C) There is a reason Delta has fought tooth and nail to keep unions off the property. It costs them a premium in the good times, but in the bad times it gives them a huge advantage over the competition. This is a slot machine that over time they put quarters into, and when their mortgage came due and they ran out of money, they pulled that handle and redeemed all the goodwill they’d built up. Delta cleverly had Congress limit “pay rates”, not pay hours. Last week they pulled that handle by reducing pay hours by 25% for non-cons and American and United are now looking over at Delta in envy, as the coins are falling, lights flashing, and sirens at full steam. GOTTCHA!
Meanwhile, by the looks of the comments on today’s Townhall, non-cons are just now beginning to understand. As the few comments such as, “Will I be furloughed when I come back from leave?” “Are my HSA rewards gone?” and “How can American afford to pay their flight attendants 50hour SILs?” are being drowned out by comments such as, “Delta Strong!”, “Bastian for President!”, “What is the CARES Act?”, and “I want that shirt!”
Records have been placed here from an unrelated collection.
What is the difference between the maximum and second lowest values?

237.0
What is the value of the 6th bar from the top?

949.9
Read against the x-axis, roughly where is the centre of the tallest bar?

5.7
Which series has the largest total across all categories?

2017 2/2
Keeping unions off the property and showering employees with praise and “goodies”, is now an obvious complete success. Congrats to management. Smartest team around.
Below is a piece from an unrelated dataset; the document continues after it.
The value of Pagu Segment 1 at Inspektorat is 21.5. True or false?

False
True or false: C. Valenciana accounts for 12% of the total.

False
3) But by far the smartest move Delta has made, is to get the CARES Act approved and then just absolutely UNLOAD their employees onto the state unemployment rolls. It cannot be overstated how epic this is. They get 100% payroll recovery from Congress and then set up a well oiled machine to help non-cons get the paperwork in quickly and efficiently. Most states will be paying enough unemployment per month to make the vast majority of these employees on leave whole. This is having your cake and eating it too. Very few win-wins in this world. We are witnessing one right now. Of course, when the $600/week federal unemployment kicker expires at the end of July, most employees will return, temporarily until October 1st when the real hammer hits. Super smart move, and it’s obvious that word of how much money unemployment is paying right now spread like WILDFIRE over the past 2 weeks, as the number of leaves experienced quicker exponential growth than Covid-19.